[Tom Brown’s Schooldays by Thomas Hughes]@TWC D-Link bookTom Brown’s Schooldays CHAPTER II--THE NEW BOY 13/22
He had battled with it like a man, and had lots of fine Utopian ideas about the perfectibility of mankind, glorious humanity, and such-like, knocked out of his head, and a real, wholesome Christian love for the poor, struggling, sinning men, of whom he felt himself one, and with and for whom he spent fortune, and strength, and life, driven into his heart.
He had battled like a man, and gotten a man's reward--no silver tea-pots or salvers, with flowery inscriptions setting forth his virtues and the appreciation of a genteel parish; no fat living or stall, for which he never looked, and didn't care; no sighs and praises of comfortable dowagers and well-got-up young women, who worked him slippers, sugared his tea, and adored him as "a devoted man;" but a manly respect, wrung from the unwilling souls of men who fancied his order their natural enemies; the fear and hatred of every one who was false or unjust in the district, were he master or man; and the blessed sight of women and children daily becoming more human and more homely, a comfort to themselves and to their husbands and fathers. These things, of course, took time, and had to be fought for with toil and sweat of brain and heart, and with the life-blood poured out.
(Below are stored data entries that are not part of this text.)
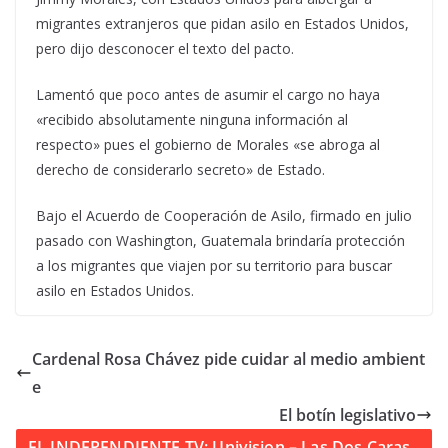
migrantes extranjeros que pidan asilo en Estados Unidos,
pero dijo desconocer el texto del pacto.
Lamentó que poco antes de asumir el cargo no haya
«recibido absolutamente ninguna información al
respecto» pues el gobierno de Morales «se abroga al
derecho de considerarlo secreto» de Estado.
Bajo el Acuerdo de Cooperación de Asilo, firmado en julio
pasado con Washington, Guatemala brindaría protección
a los migrantes que viajen por su territorio para buscar
asilo en Estados Unidos.
Cardenal Rosa Chávez pide cuidar al medio ambient
e
El botín legislativo
EL INDEPENDIENTE TV: Univision – Las Dos Caras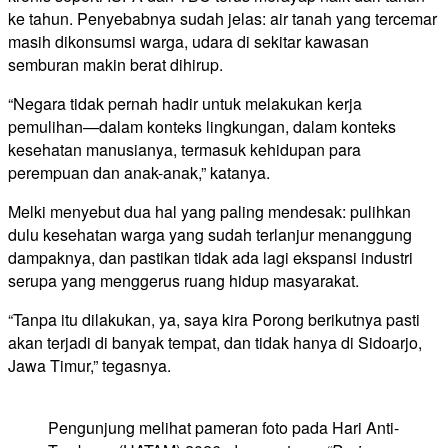
ke tahun. Penyebabnya sudah jelas: air tanah yang tercemar
masih dikonsumsi warga, udara di sekitar kawasan
semburan makin berat dihirup.
“Negara tidak pernah hadir untuk melakukan kerja
pemulihan—dalam konteks lingkungan, dalam konteks
kesehatan manusianya, termasuk kehidupan para
perempuan dan anak-anak,” katanya.
Melki menyebut dua hal yang paling mendesak: pulihkan
dulu kesehatan warga yang sudah terlanjur menanggung
dampaknya, dan pastikan tidak ada lagi ekspansi industri
serupa yang menggerus ruang hidup masyarakat.
“Tanpa itu dilakukan, ya, saya kira Porong berikutnya pasti
akan terjadi di banyak tempat, dan tidak hanya di Sidoarjo,
Jawa Timur,” tegasnya.
Pengunjung melihat pameran foto pada Hari Anti-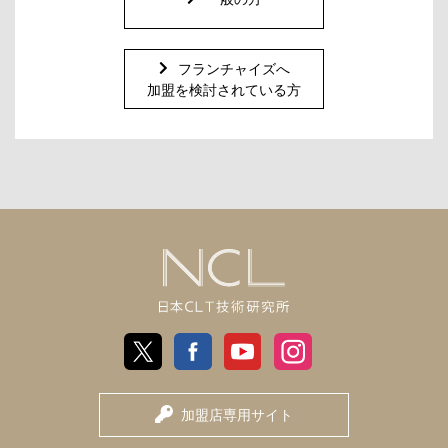
フランチャイズへ
加盟を検討されている方
日
X
Facebook
Youtube
Instagram
本
加盟店専用サイト
CLT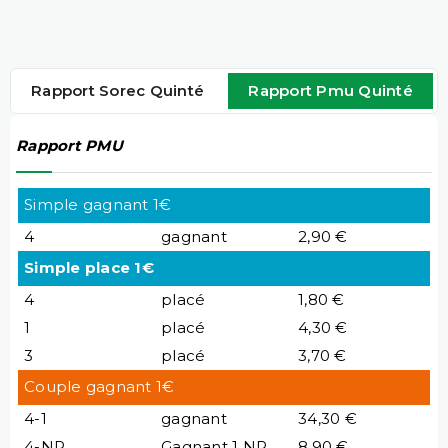
Rapport Sorec Quinté
Rapport Pmu Quinté
Rapport PMU
Simple gagnant 1€
4
gagnant
2,90 €
Simple place 1€
4
placé
1,80 €
1
placé
4,30 €
3
placé
3,70 €
Couple gagnant 1€
4-1
gagnant
34,30 €
4-NP
Gagnant 1 NP
8,90 €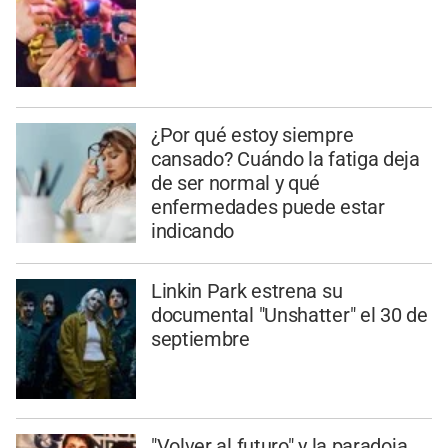
¿Por qué estoy siempre
cansado? Cuándo la fatiga deja
de ser normal y qué
enfermedades puede estar
indicando
Linkin Park estrena su
documental "Unshatter" el 30 de
septiembre
"Volver al futuro" y la paradoja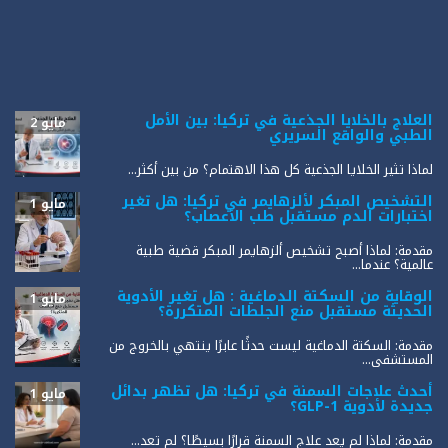
العلاج بالخلايا الجذعية في تركيا: بين الأمل
مايو 2
الطبي والواقع السريري
لماذا تثير الخلايا الجذعية كل هذا الاهتمام؟ من بين أكثر...
التشخيص المبكر لألزهايمر في تركيا: هل تغير
مايو 1
اختبارات الدم مستقبل طب الأعصاب؟
مقدمة: لماذا أصبح تشخيص ألزهايمر المبكر قضية طبية
عالمية؟ عندما...
الوقاية من السكتة الدماغية : هل تغير الأدوية
مايو 1
الحديثة مستقبل منع الجلطات المتكررة؟
مقدمة: السكتة الدماغية ليست حدثًا عابرًا ينتهي بالخروج من
المستشفى...
أحدث علاجات السمنة في تركيا: هل تظهر بدائل
مايو 1
جديدة لأدوية GLP-1؟
مقدمة: لماذا لم يعد علاج السمنة قرارًا بسيطًا؟ لم تعد...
All that, Arthur had laid his account to give, and took as a matter of course, neither pitying himself, nor looking on himself as a martyr, when he felt the wear and tear making him feel old before his time, and the stifling air of fever-dens telling on his health.
His wife seconded him in everything.
She had been rather fond of society, and much admired and run after before her marriage; and the London world to which she had belonged pitied poor Fanny Evelyn when she married the young clergyman, and went to settle in that smoky hole Turley; a very nest of Chartism and Atheism, in a part of the country which all the decent families had had to leave for years.